It’s official. The OpenStack Essex release has hit the wire. The OpenStack 2012.1 release includes two new projects promoted to the core of OpenStack, an Identity Service (Keystone) and OpenStack Dashboard (Horizon), along with a project in “incubation” called Quantum. The phrase around this release is “production-ready.”
Just in case you’re not familiar with the project, here’s the breakdown for this release. The core projects for OpenStack, as of Essex, are:
- OpenStack Compute (Nova) – the software that controls the Infrastructure-as-a-Service (IaaS). Essentially, Nova is the analog to Amazon EC2.
- OpenStack Object Storage (Swift) – the software that’s used for object storage in OpenStack. This is similar to Amazon S3 storage.
- OpenStack Image Service (Glance) – handles virtual disk imagesin a variety of formats, including qcow2 (KVM), AMI, VMDK (VMware), VHD (Hyper-V) and a number of others.
- OpenStack Identity Service (Keystone) – Keystone provides identity, token, catalog and policy services for OpenStack projects. (New to OpenStack Core in Essex.)
- OpenStack Dashboard (Horizon) – Horizon is the Web-based dashboard for administering OpenStack services. (New to OpenStack Core in Essex.)
Now that we know the players, let’s look at some of the features that come with the Essex release.
Prior to this release, there’ve been some questions about OpenStack’s suitability for deployments, even from folks in the OpenStack community.
So, a major focus for the Essex release boiled down to stability and giving organizations running OpenStack an easier time installing and configuring the software. For instance, the release notes talk about the bug fixing and attention given to stability. The Nova release is characterized as “the most production-ready release of Nova to date.”
I spoke to Dan Wendlandt of Nicira about the OpenStack release and inclusion of Quantum, and he noted that the Essex release had a “focus on stability and quality and integration testing.”

---*---

> Prompt A: Copy the part of the OpenStack Essex article between "It’s official. The" and "Amazon S3 storage.", inclusive, word for word.
> Prompt B:
Answer these questions using the OpenStack Essex article:
(i) Which project in this release is in "incubation"?
(ii) Which Amazon service is Nova described as the analog to?
(iii) What does Horizon provide?

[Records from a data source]
---*---

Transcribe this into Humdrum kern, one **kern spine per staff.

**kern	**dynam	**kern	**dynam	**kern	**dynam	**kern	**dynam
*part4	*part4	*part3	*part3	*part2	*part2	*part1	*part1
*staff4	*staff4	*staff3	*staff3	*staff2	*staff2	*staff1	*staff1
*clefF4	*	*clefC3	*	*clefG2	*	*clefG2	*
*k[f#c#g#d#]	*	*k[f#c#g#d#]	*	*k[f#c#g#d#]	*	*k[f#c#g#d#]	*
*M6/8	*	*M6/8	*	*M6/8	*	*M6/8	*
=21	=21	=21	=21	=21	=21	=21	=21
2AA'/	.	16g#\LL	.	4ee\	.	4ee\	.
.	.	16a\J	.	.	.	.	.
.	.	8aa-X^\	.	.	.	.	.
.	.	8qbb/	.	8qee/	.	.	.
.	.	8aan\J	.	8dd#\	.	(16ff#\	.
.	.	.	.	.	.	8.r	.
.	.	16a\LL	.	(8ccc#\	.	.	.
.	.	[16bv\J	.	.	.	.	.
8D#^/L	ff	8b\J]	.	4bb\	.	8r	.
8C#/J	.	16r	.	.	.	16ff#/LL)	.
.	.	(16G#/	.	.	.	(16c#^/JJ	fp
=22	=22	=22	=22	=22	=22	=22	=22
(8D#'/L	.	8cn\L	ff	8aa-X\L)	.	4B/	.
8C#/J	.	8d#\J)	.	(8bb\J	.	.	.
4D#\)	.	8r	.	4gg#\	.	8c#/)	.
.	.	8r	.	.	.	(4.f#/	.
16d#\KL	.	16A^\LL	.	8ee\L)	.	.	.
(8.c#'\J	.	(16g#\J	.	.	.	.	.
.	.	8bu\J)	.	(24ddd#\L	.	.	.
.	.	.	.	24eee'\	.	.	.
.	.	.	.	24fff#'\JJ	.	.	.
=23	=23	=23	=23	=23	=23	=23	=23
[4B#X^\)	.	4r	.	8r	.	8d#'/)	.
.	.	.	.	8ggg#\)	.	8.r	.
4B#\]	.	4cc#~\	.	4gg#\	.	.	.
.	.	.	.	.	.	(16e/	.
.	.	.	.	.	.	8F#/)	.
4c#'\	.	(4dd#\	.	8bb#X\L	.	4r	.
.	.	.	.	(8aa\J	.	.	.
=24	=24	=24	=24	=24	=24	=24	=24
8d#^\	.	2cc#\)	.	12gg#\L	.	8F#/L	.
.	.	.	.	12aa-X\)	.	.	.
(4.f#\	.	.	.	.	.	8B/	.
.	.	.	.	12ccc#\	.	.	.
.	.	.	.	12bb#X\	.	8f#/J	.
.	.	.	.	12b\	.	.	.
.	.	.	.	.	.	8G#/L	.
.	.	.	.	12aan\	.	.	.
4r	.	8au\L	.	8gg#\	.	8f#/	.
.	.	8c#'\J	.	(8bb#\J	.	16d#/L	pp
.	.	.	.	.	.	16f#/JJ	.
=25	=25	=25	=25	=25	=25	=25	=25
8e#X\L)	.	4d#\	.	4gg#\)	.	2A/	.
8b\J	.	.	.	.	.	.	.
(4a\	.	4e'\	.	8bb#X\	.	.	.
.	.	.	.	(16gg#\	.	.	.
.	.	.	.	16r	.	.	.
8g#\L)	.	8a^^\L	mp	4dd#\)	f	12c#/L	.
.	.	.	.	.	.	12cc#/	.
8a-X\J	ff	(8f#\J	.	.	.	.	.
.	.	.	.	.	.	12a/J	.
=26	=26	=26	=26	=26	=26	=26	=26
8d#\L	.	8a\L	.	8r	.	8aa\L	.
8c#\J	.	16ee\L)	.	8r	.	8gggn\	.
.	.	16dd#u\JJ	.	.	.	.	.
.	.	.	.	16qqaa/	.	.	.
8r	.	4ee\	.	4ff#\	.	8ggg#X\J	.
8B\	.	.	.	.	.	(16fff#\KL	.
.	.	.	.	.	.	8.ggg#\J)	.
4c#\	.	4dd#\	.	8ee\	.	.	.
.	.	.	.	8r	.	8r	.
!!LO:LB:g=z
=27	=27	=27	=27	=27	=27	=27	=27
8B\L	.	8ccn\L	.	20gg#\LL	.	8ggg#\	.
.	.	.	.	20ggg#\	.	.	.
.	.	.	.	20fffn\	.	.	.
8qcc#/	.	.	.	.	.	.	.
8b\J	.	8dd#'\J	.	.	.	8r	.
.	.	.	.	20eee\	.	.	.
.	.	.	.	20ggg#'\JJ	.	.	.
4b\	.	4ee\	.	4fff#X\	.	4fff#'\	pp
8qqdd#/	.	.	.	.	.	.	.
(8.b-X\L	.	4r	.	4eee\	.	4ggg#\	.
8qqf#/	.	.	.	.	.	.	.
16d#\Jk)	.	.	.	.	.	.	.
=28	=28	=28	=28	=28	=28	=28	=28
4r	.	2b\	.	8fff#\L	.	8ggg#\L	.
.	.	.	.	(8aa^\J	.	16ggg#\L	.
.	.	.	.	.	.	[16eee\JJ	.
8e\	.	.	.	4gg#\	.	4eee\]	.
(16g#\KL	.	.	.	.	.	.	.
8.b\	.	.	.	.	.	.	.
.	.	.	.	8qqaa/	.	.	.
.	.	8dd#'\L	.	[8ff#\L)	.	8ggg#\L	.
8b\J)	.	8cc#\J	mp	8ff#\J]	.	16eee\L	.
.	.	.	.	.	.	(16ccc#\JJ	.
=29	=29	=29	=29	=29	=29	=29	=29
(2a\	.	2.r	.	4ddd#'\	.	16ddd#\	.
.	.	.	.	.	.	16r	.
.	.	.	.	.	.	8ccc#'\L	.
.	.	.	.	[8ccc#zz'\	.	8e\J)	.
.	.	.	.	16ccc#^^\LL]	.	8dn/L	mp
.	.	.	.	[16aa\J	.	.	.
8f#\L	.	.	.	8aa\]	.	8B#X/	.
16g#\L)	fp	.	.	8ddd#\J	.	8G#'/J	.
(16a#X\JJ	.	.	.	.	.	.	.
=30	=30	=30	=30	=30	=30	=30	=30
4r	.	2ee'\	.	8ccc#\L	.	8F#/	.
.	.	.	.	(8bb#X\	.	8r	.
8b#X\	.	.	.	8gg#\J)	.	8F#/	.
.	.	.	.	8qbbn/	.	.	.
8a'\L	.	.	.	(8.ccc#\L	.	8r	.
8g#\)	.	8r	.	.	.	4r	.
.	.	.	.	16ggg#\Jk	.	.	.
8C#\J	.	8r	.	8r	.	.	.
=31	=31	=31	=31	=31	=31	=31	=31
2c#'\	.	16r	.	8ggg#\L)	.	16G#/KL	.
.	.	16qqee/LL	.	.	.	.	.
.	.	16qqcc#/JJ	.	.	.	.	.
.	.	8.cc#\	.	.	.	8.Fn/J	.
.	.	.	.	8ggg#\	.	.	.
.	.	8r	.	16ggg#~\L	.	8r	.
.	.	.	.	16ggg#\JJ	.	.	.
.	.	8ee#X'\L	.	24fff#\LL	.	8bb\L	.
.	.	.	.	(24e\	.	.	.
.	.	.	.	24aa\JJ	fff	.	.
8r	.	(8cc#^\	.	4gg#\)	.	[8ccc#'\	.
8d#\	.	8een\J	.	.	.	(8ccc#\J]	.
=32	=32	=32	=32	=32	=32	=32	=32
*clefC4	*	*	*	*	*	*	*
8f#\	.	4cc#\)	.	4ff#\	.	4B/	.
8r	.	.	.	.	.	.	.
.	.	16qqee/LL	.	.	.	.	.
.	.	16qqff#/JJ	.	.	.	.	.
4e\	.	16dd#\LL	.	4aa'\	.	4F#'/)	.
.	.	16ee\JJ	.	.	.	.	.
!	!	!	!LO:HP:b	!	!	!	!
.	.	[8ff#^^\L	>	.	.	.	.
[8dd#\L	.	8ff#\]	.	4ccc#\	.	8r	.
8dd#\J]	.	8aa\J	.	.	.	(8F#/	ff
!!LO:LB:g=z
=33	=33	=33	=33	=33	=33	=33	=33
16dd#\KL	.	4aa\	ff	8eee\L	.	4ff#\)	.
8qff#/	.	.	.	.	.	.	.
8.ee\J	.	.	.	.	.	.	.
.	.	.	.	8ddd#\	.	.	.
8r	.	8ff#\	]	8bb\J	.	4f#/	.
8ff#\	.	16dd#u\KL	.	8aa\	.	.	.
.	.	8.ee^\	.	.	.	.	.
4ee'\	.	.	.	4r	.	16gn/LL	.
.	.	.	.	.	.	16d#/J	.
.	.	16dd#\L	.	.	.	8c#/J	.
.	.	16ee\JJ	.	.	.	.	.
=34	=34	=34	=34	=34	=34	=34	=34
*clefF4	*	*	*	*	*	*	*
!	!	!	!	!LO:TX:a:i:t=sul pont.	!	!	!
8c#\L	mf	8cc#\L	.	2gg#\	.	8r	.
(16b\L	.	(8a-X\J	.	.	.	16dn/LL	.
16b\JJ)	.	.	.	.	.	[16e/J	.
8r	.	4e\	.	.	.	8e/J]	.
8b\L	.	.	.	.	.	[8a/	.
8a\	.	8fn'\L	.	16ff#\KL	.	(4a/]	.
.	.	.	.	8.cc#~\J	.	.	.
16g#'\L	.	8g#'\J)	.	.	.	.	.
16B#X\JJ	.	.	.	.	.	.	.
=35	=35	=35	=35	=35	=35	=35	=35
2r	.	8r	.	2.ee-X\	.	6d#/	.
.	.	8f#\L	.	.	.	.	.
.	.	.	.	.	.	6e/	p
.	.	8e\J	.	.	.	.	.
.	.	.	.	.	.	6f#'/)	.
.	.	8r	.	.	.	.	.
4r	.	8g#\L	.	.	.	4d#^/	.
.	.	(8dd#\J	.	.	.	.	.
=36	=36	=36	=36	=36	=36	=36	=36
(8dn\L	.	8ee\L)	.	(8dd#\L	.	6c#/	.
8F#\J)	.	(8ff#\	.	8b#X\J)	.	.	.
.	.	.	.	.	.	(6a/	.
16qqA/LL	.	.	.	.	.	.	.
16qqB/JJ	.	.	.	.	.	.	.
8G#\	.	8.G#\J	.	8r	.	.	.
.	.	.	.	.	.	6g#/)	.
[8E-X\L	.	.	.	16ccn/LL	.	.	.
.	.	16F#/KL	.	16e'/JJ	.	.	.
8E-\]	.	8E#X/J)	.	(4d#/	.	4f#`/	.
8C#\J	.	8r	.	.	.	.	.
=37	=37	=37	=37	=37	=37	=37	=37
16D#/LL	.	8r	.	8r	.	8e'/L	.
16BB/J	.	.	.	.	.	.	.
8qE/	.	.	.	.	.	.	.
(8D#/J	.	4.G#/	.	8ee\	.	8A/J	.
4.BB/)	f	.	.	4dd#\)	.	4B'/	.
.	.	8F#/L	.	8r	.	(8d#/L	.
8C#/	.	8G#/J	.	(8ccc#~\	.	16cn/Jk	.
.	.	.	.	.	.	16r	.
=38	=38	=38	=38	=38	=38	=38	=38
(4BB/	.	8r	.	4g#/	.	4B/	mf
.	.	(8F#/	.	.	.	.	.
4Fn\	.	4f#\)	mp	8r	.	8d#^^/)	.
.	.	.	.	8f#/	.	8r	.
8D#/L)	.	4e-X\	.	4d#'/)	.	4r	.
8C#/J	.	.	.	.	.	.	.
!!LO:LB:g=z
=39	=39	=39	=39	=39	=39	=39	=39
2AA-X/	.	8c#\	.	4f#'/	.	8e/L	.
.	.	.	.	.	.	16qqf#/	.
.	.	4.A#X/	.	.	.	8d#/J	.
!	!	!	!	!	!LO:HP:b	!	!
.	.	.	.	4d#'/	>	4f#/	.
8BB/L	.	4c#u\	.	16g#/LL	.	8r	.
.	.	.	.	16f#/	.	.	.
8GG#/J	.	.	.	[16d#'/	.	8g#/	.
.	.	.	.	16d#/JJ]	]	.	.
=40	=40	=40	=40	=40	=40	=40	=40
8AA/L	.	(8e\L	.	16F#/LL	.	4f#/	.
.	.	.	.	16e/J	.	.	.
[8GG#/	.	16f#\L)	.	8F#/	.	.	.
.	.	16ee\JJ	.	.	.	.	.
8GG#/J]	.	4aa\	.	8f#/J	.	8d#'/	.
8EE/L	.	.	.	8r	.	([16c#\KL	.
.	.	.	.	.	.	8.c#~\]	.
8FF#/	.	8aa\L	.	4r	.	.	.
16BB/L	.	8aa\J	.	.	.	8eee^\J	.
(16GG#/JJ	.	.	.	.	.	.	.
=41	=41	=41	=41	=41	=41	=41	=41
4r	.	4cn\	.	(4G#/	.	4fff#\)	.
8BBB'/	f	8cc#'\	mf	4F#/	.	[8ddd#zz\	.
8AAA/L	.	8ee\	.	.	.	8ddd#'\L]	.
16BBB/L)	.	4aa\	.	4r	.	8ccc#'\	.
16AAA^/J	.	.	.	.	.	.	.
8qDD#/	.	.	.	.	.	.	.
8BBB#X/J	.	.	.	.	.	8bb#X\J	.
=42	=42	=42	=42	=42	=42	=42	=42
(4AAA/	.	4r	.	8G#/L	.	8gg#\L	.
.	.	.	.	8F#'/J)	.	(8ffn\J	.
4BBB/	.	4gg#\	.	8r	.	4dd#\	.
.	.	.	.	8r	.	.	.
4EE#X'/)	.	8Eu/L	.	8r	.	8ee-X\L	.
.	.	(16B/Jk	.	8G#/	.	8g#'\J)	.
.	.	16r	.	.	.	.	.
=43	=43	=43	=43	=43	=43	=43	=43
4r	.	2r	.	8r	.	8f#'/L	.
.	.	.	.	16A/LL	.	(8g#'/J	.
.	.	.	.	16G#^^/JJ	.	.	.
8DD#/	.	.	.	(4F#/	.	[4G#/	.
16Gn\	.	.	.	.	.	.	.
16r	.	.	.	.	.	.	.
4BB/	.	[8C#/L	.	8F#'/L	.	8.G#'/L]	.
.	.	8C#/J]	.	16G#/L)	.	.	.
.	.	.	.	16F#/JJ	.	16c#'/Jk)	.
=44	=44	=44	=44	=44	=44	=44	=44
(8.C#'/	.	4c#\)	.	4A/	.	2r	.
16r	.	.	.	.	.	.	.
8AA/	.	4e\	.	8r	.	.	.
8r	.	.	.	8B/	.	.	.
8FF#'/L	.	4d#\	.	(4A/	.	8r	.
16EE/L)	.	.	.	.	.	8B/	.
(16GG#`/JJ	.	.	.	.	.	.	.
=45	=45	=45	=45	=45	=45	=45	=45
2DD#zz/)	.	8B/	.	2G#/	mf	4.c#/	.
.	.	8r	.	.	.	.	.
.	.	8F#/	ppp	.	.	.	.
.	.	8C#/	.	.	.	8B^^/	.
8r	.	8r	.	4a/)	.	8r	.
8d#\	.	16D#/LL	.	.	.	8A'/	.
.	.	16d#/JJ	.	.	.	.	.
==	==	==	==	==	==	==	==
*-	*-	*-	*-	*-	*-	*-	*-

---*---

> Written solution A:
It’s official. The OpenStack Essex release has hit the wire. The OpenStack 2012.1 release includes two new projects promoted to the core of OpenStack, an Identity Service (Keystone) and OpenStack Dashboard (Horizon), along with a project in “incubation” called Quantum. The phrase around this release is “production-ready.”
Just in case you’re not familiar with the project, here’s the breakdown for this release. The core projects for OpenStack, as of Essex, are:
- OpenStack Compute (Nova) – the software that controls the Infrastructure-as-a-Service (IaaS). Essentially, Nova is the analog to Amazon EC2.
- OpenStack Object Storage (Swift) – the software that’s used for object storage in OpenStack. This is similar to Amazon S3 storage.

> Written solution B:
(i) Quantum
(ii) Amazon EC2
(iii) A Web-based dashboard for administering OpenStack services